▶ _DOCUMENT EXCERPT_

** start **

Labour Markets Flashcards
(34 cards)
Why is labour a derived demand?
Firms demand labour to fulfil their need to supply and for the revenue that is created.
What factor of production is fixed in the SR in labour markets?
Capital is fixed while labour is variable in supply.
What is the MRP?
MRP = marginal physical product of labour (MPP) x selling price.
What is the MPP?
The increased physical product by employing one extra worker.
Where will a firm employ workers up to?
Up to the point where MC = MRP.
What are the assumptions in a perfectly competitive market?
- Large number of small buyers and sellers.
- No barriers to entry.
- Perfect information on wages and working conditions.
- Labour is homogeneous.
When does the MRP curve shift?
Any changes in selling price or productivity.
What factors determine WED?
Time period (contracts),
ability to sub capital with labour,
share of labour cost in relation to business cost
and elasticity of demand for the final product.
What is the substitution effect of labour?
As wage rates increase, the opportunity cost of not working increases, thus the substitutes of leisure for work.
What is the income effect of labour?
As wage increases, so does one’s ability to enjoy leisure time; thus, workers may supply less labour at higher wage rates to enjoy more leisure time.
What shifts the supply of labour?
Population factors such as age and gender
changing retirement age.
Net migration
Social trends and attitudes
Trade union power
Gov tax and welfare policy
Labour mobility
What will the supply of labour to an industry depend on?
Availability of suitable labour in other industries,
level of skill required,
time taken to acquire skills
rate of employment (unemployment).
What is a monopsony employer?
A sole or dominant purchaser that has the ability to affect the market price or wage rate.

** end **

▶ _EXERCISE INSTRUCTIONS_
1 - Answer these questions using the labor markets flashcards:
(a) What is MRP equal to?
(b) Up to what point will a firm employ workers?
(c) In a perfectly competitive market, what is assumed about labour itself?
2 - Continue the labor markets flashcards with the next few cards, picking up after the card defining a monopsony employer.

▶ _SOURCE EXCERPT_
** start **

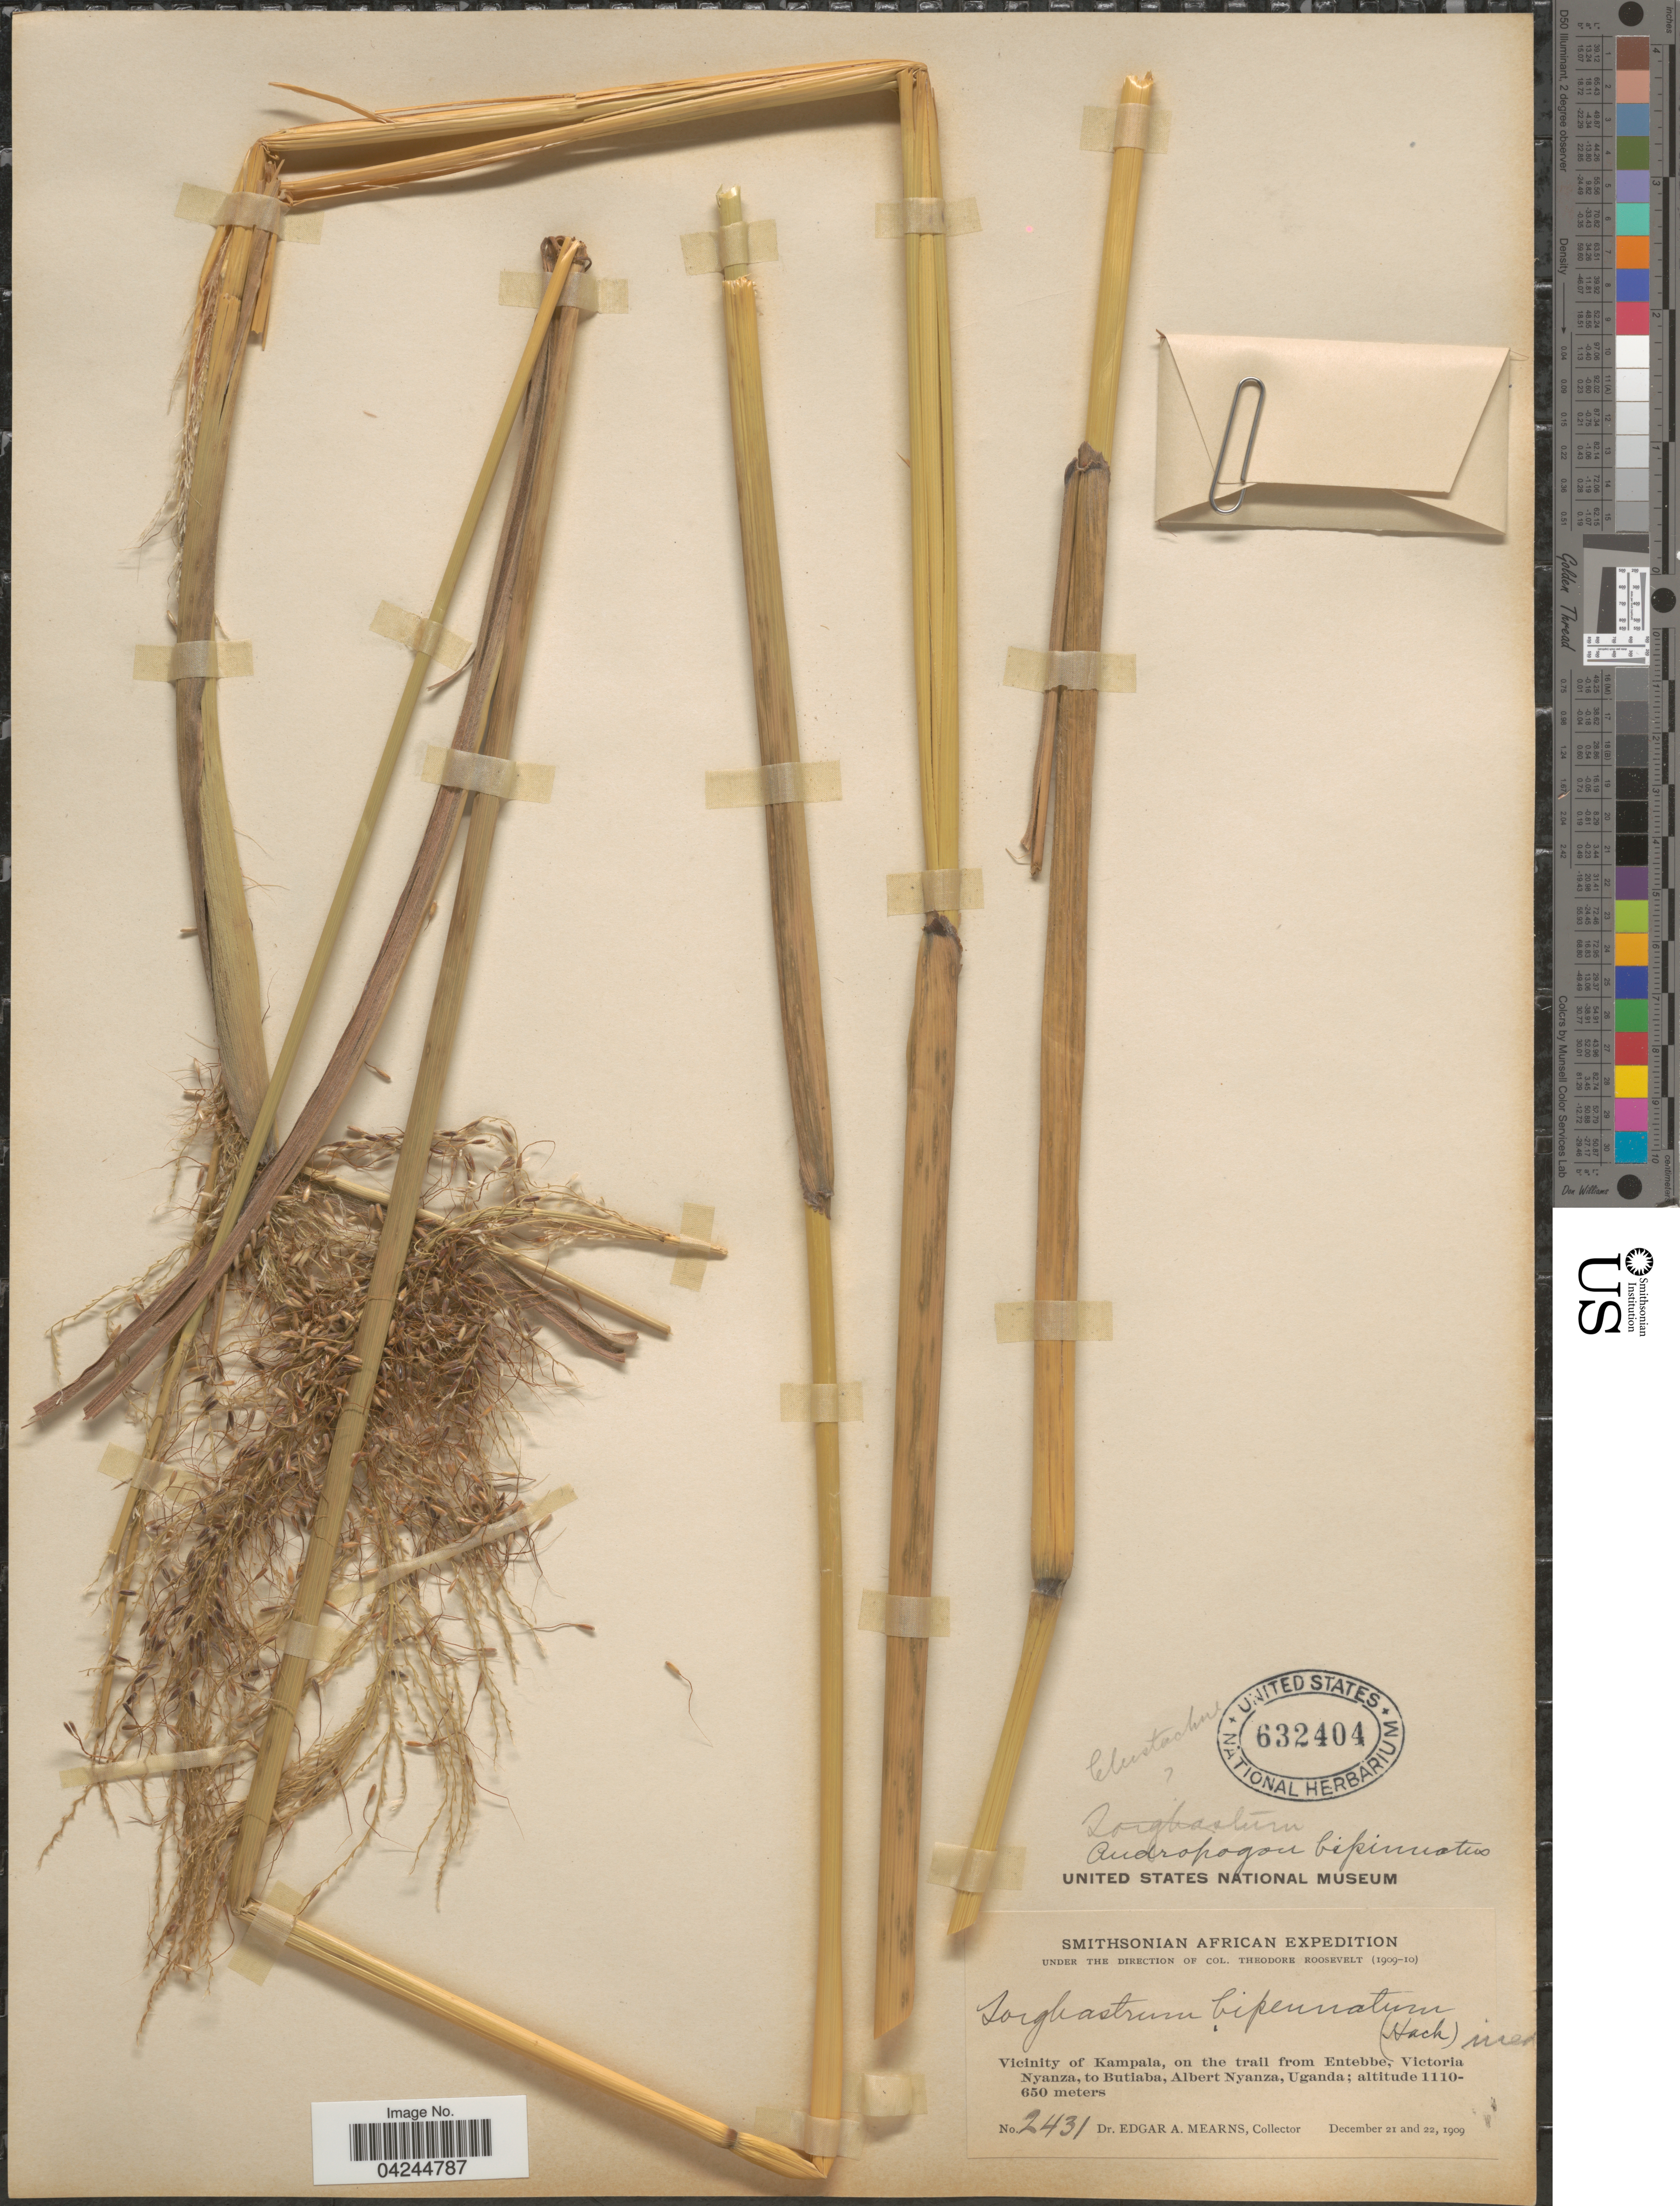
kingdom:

** end **

▶ _SOLVED TASKS_
1 -
(a) Marginal physical product of labour (MPP) multiplied by selling price.
(b) Up to the point where MC = MRP.
(c) Labour is homogeneous.

2 -
Example: Government in education.
Where will a monopsony employer employ workers up to?
A monopsony employer is a wage maker and will maximize profit from labour by employing up to the point where MC=MRP.
What are trade unions?
Organisations of workers that seek through collective bargaining with employers to bargain for higher wages, improve job security, and better working conditions.
What is a trade union in terms of labour?
A trade union is a monopoly seller of labour.
What is the influence of trade unions in a monopsony market?
The increase in wage rates from trade unions pushed wages and employment levels closer to competitive equilibrium.
What is the impact of trade unions in a perfectly competitive labour market?
Increase in wage rates. However, firms will now employ less, therefore increasing unemployment.
What are the factors influencing trade union power?
Membership,
likelihood of industrial action,
price elasticity of demand for labour
profitability levels
legal and institutional framework.
What do trade unions control?
Supply at a given wage rate.
What does the influence of trade unions depend on(eval)?
The type of market.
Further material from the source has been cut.